2. This example as well as the example in the following point is my own. Examples in points 3–5 are given by Sklar (1983) and is based on the data at the point of his research.
3. Habermas employs the term project as he describes democracies as dynamic and unfolding socio-political states of governance. Democracy is subject to context, the composition of the electorate, economy as well as external influences such as international political trends, multinational corporate activities, the media and international public sentiment, which are some of the most prominent factors.

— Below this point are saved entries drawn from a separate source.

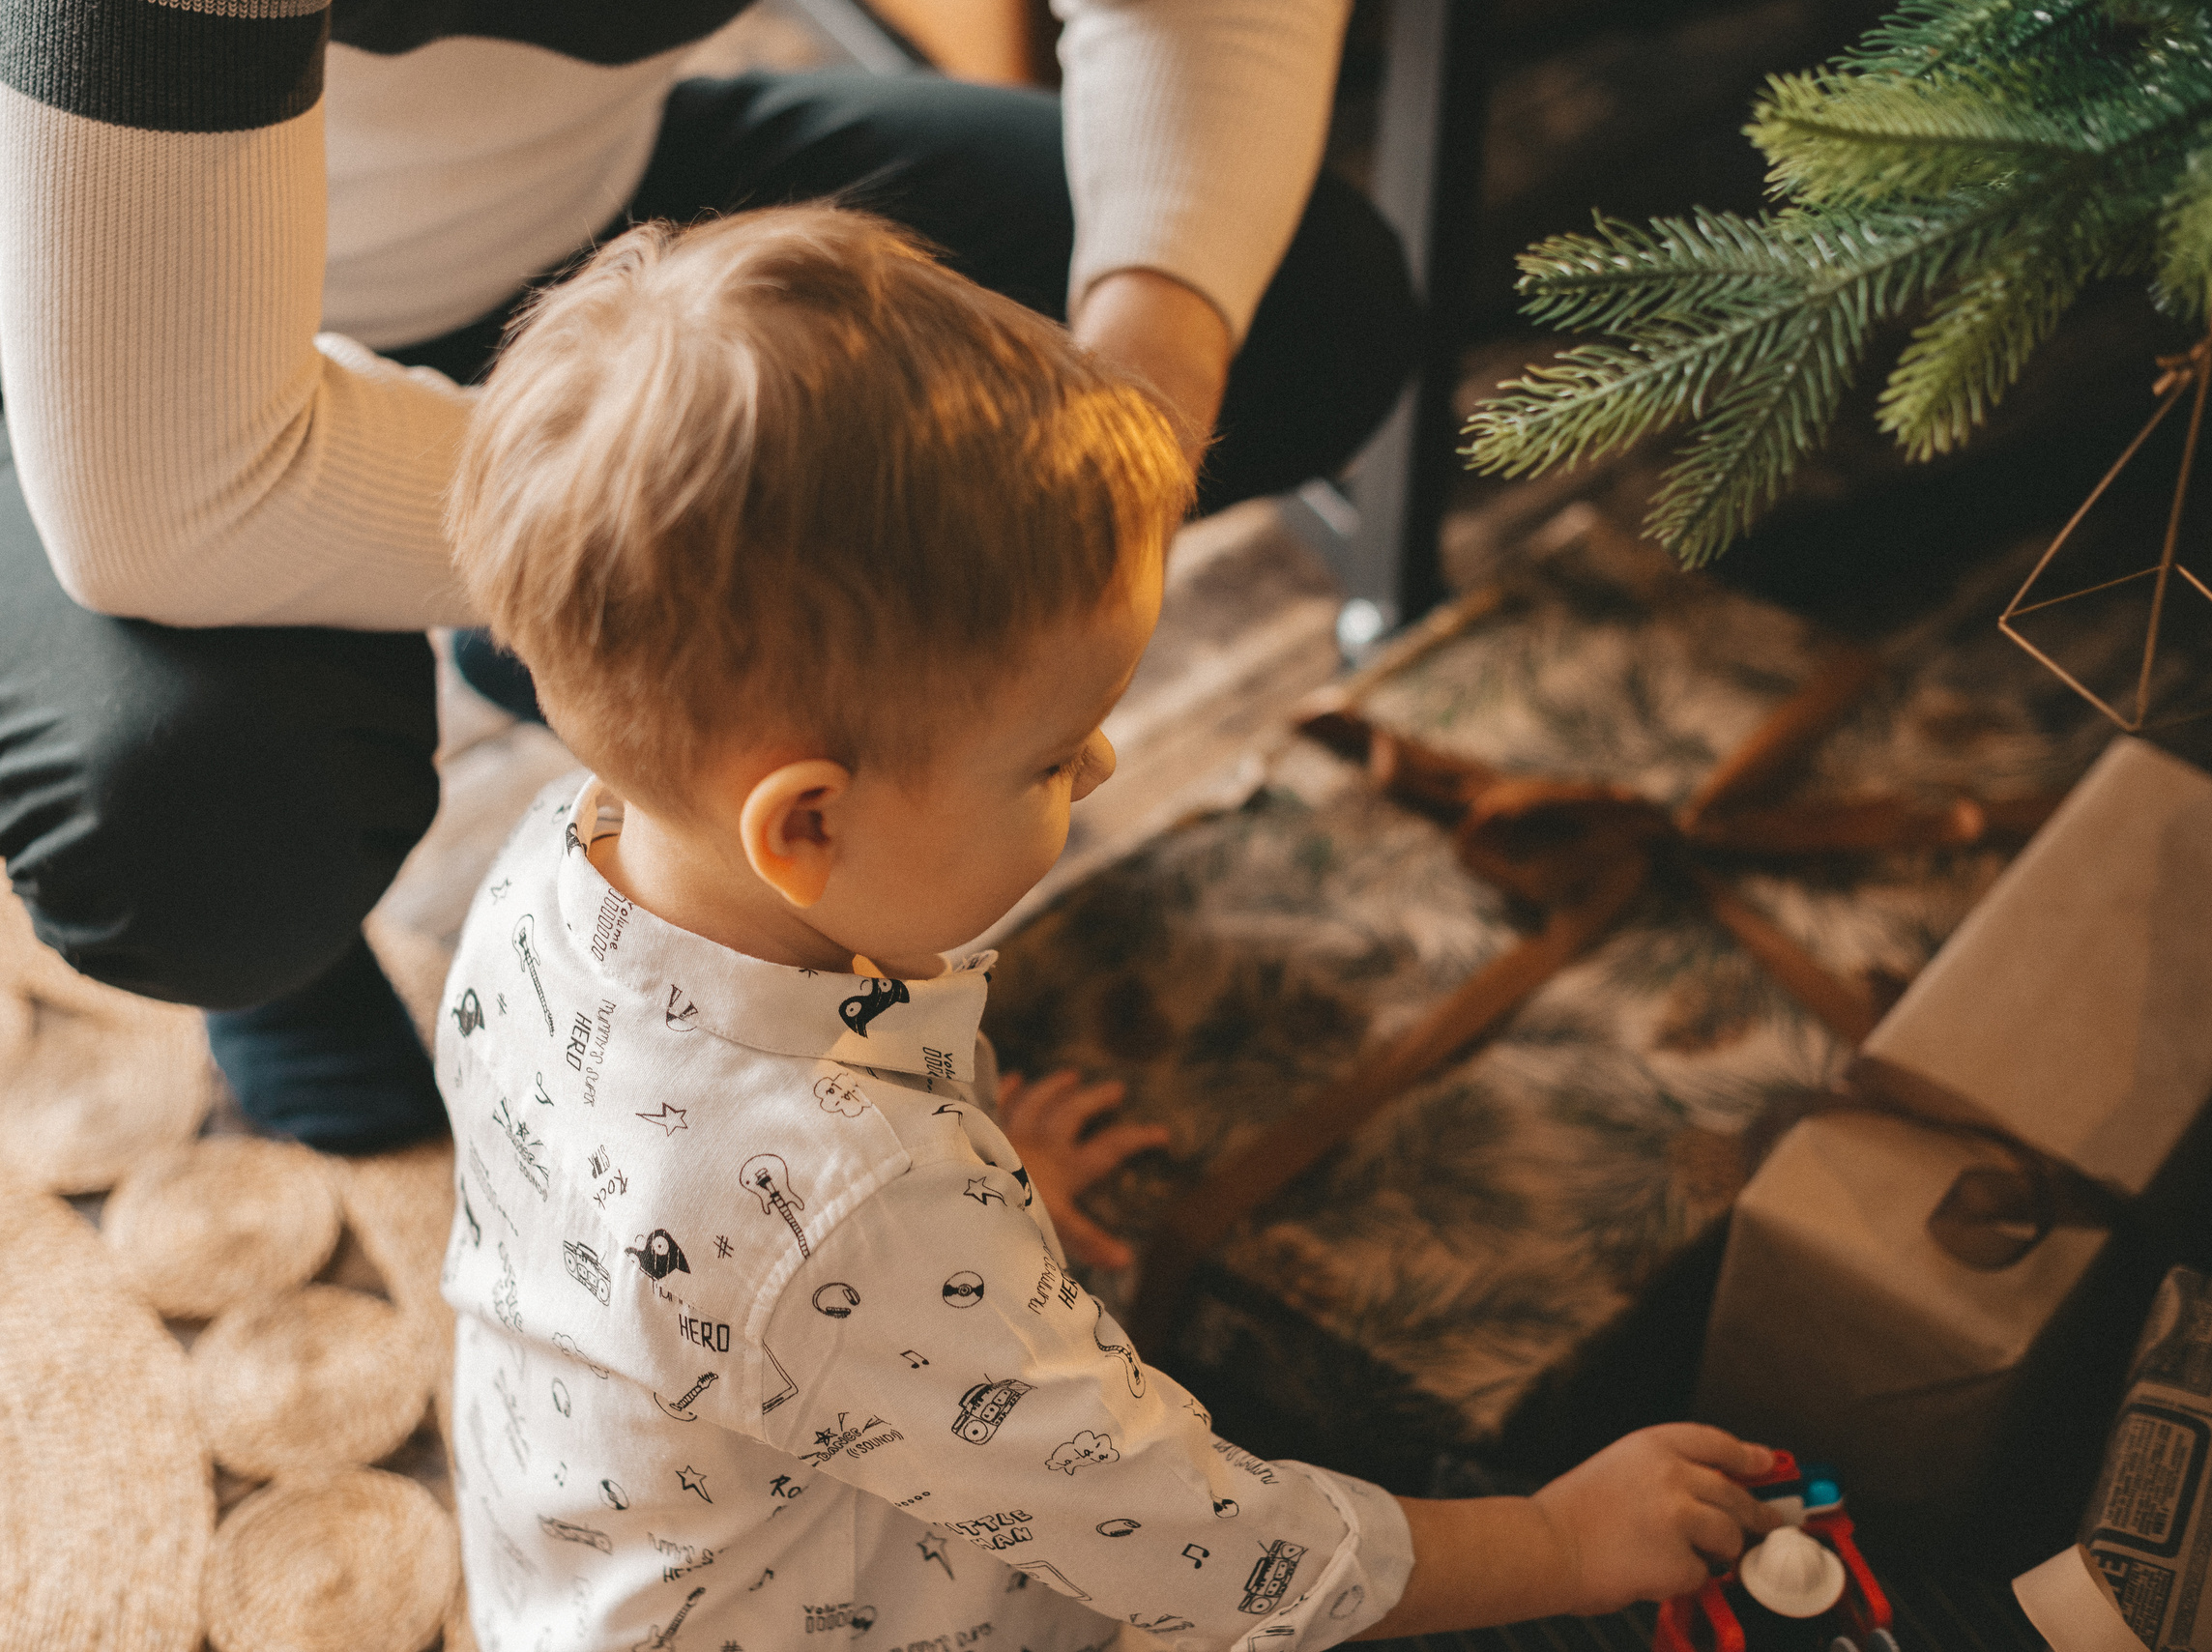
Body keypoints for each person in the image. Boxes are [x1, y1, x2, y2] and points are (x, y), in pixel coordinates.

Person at [432, 204, 1780, 1652]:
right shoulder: (848, 1214)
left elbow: (735, 1270)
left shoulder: (552, 864)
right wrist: (1558, 1538)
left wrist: (953, 1271)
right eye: (1051, 754)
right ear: (806, 827)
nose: (1105, 767)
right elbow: (1201, 1551)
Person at [0, 0, 1414, 1153]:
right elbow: (166, 494)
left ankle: (584, 656)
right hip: (66, 323)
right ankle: (294, 941)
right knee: (203, 816)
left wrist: (1144, 384)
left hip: (576, 232)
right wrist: (731, 568)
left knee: (1304, 305)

Democracy is therefore neither a fixed political system nor a political ‘destination’, but is subject to change as history unfolds.
4. Habermas argues that as much as religion has a role to play in the democratic project, so the secular state should create space for religion to make a contribution. ‘Thus it [the state] may not demand anything of its religious citizens which cannot be reconciled with a life that is led authentically “from faith”’ (Habermas 2010:21).
5. Religious communities, for instance (of which most have convictions that oppose same-sex relationships), enjoy equal protection under the Constitution to that of citizens who are both of same-sex orientation and/or are within same-sex relationships.
6. In The Coming of God(Moltmann 1996), Moltmann does not limit the eschatological reign of God to humanity or humanity's salvation, but carefully plots how the reign of God is realised on different levels. He calls these levels ‘Personal eschatology’, ‘Historical eschatology’, ‘Cosmic eschatology’ and ‘Divine eschatology’.
7. Moltmann (2012:23–25) is quite vocal against what he terms ‘Theocratic democracy’. The general imposition of Christianity on society leads to a social resistance to religion and does not promote religion's standing in socio-political discourse.
8. See Forster's argument (2012) against the formation of religious states. ‘Religion is continually being “made” using politics, and that leads souls astray. Politics are continually being “made” using religion, and that is the ruin of the worldly order’ (Moltmann 2012:10).
9. The South African theologian, Dirkie Smit, concurs with this view. He (Smit 2007:439) states: ‘The church exists always in the world and as part of the world, whether or not it wants to, and thereby impacts public life in varied and complex ways, regardless of whether it is aware of this.’
10. De Gruchy (2007:30) concurs with this view: ‘Secular democratic society is not by definition anti-religious or unconcerned about moral values, but dependent on them.’